We believe in living every minute of it with every ounce of your being.
And that you must not let cancer take control of it.
We believe in energy: channeled and fierce.
We believe in focus: getting smart and living strong.
Unity is strength. Knowledge is power. Attitude is everything.
This is the Lance Armstrong Foundation.
We kick in the moment you’re diagnosed. We help you accept the tears. Acknowledge the rage. We believe in your right to live without pain. We believe in information. Not pity. And in straight, open talk about cancer. With husbands, wives and partners. With kids, friends and neighbors. And the people you live with, work with, cry and laugh with. This is no time to pull punches. You’re in the fight of your life. We’re about the hard stuff. Like finding the nerve to ask for a second opinion. And a third, or a fourth, if that’s what it takes. We’re about getting smart about clinical trials. And if it comes to it, being in control of how your life ends. It’s your life. You will have it your way.

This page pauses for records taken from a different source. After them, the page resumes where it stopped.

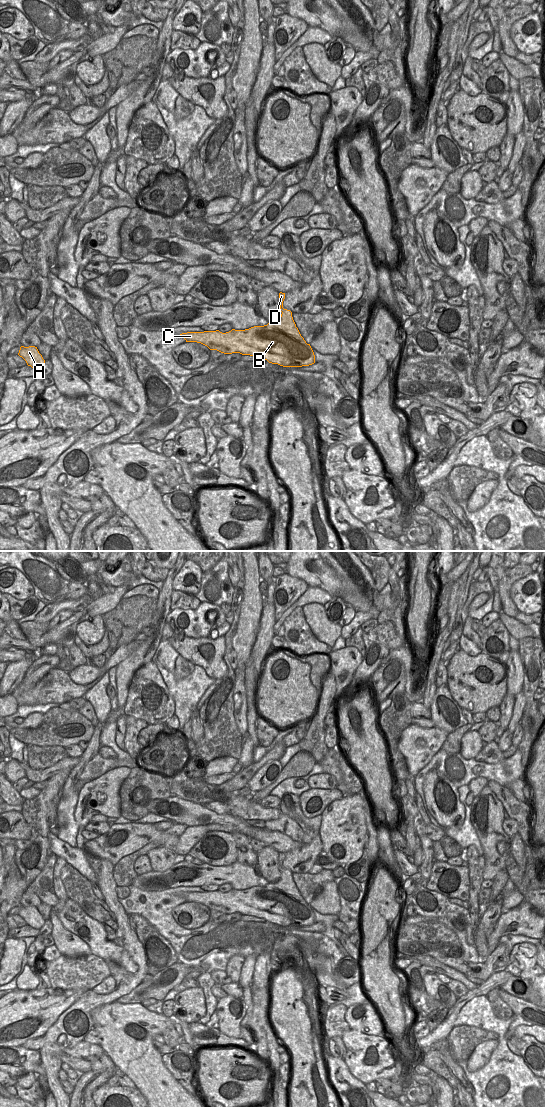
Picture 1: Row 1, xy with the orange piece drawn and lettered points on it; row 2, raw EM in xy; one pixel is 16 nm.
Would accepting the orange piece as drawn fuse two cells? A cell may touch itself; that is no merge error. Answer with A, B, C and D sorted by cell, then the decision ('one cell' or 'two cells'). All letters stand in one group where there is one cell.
A B C D; one cell

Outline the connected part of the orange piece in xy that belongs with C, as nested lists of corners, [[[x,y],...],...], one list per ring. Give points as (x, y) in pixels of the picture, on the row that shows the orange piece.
[[[279,293],[282,312],[277,322],[254,326],[245,330],[232,329],[222,333],[216,331],[182,333],[186,342],[197,342],[210,350],[224,354],[240,353],[263,358],[269,363],[283,367],[302,367],[315,363],[315,355],[301,336],[290,310],[283,308],[285,293]]]

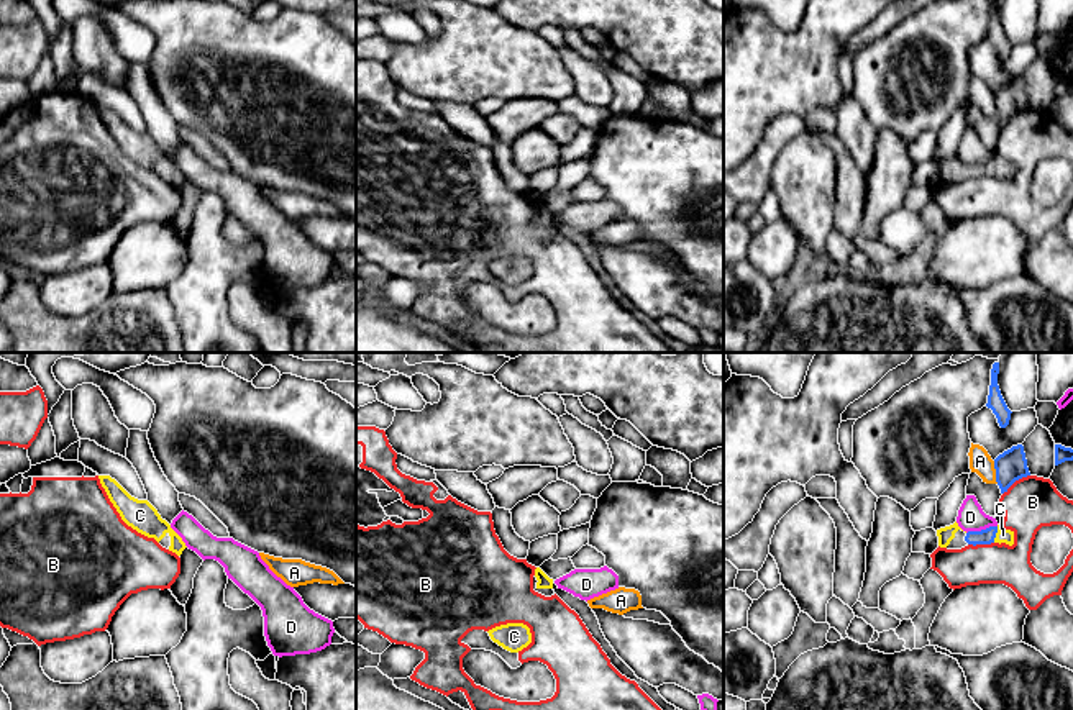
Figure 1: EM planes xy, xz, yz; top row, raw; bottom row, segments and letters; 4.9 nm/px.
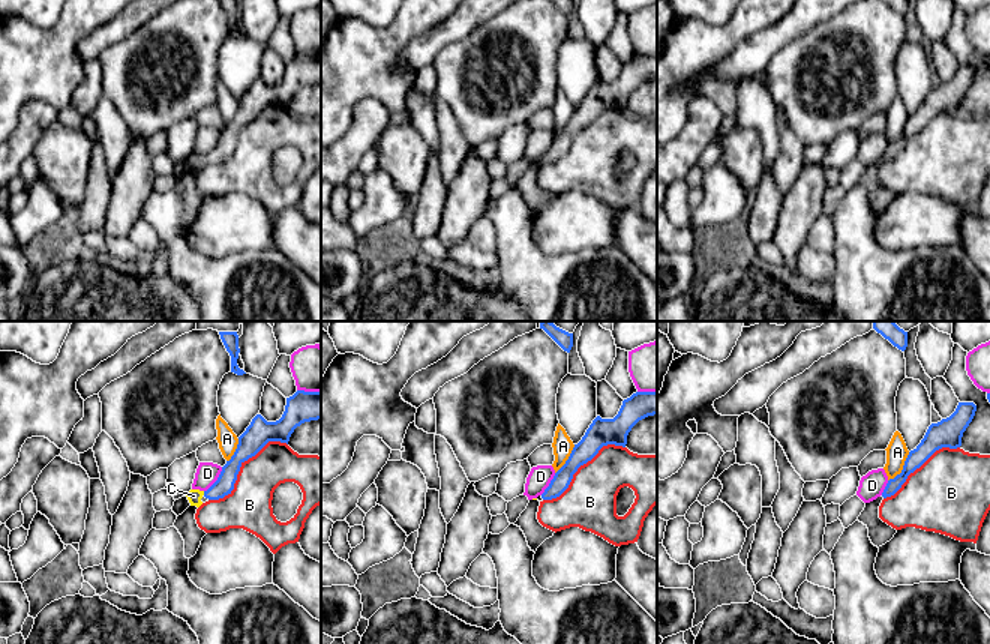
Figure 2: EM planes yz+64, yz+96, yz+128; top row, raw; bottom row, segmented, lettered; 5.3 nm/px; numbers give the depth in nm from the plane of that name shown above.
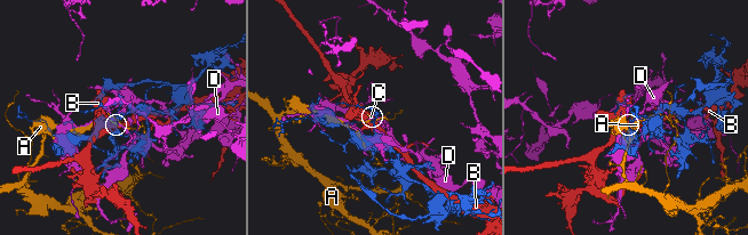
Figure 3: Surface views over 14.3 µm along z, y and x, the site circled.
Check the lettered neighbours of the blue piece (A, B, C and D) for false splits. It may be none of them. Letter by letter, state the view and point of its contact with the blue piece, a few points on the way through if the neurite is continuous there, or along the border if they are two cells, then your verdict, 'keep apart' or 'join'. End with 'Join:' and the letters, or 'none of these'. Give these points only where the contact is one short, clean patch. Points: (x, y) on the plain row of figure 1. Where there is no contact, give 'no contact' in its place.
A: meets blue in yz at (996, 105); keep apart
B: meets blue in yz at (1016, 112); keep apart
C: meets blue in yz at (995, 168); runs through yz (985, 169), (995, 168), (1003, 168); join
D: meets blue in yz at (981, 163); keep apart
Join: C

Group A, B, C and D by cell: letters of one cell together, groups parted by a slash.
A / B / C / D

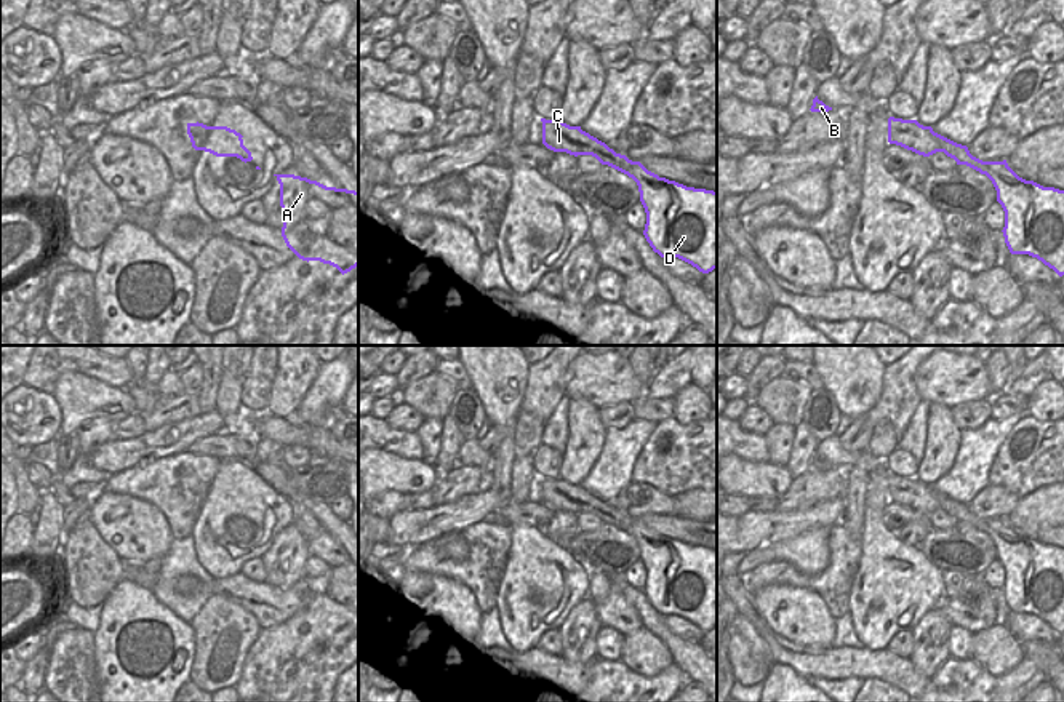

We’re about the practical stuff. Planning for surviving. Banking your sperm. Preserving your fertility. Organizing your finances. Dealing with hospitals, specialists, insurance companies and employers. It’s knowing your rights. It’s your life. Take no prisoners.
We’re about the fight. We’re your champion on Capitol Hill. Your advocate with the healthcare system. Your sponsor in the research labs. And we know the fight never ends. Cancer may leave your body, but it never leaves your life. This is the Lance Armstrong Foundation. Founded and inspired by one of the toughest cancer survivors on the planet. LIVESTRONG™"
I realize that there is so very much both your Mom and yourself are going through right now. I recommend that you contact livestrong.org or you can e-mail me with the Subject CANCER HELP! and I will get in touch with you immediately. My e-mail is email@example.com I know I am opening myself up to a ton of spam from the trolls that come on these boards. But, I don't care. I am here to help you and I have an Army behind me that is 100Million strong working to help the 28Million people Globally that are living with cancer. So, please e-mail me or go to the website. It is filled with helpful information as well as a phone number you can call to get one on one support. I wish you the best & will pray for your Mom & you of course. LIVESTRONG! Jade
Ovation cell therapy, that will help bring your mom's hair back. It's a little costly, but you don't have to buy all 3 products, you can buy just the therapy. I had colon cancer, and my chemo treatment caused me to lose my hair,not completely. I started using it after my chemo treatments and my hair grew back fast and very soft and silky. I did not that I could have used it during chemo, but I'm told by my chemo nurses that yes, you can use it during treatment. Have your mom try it.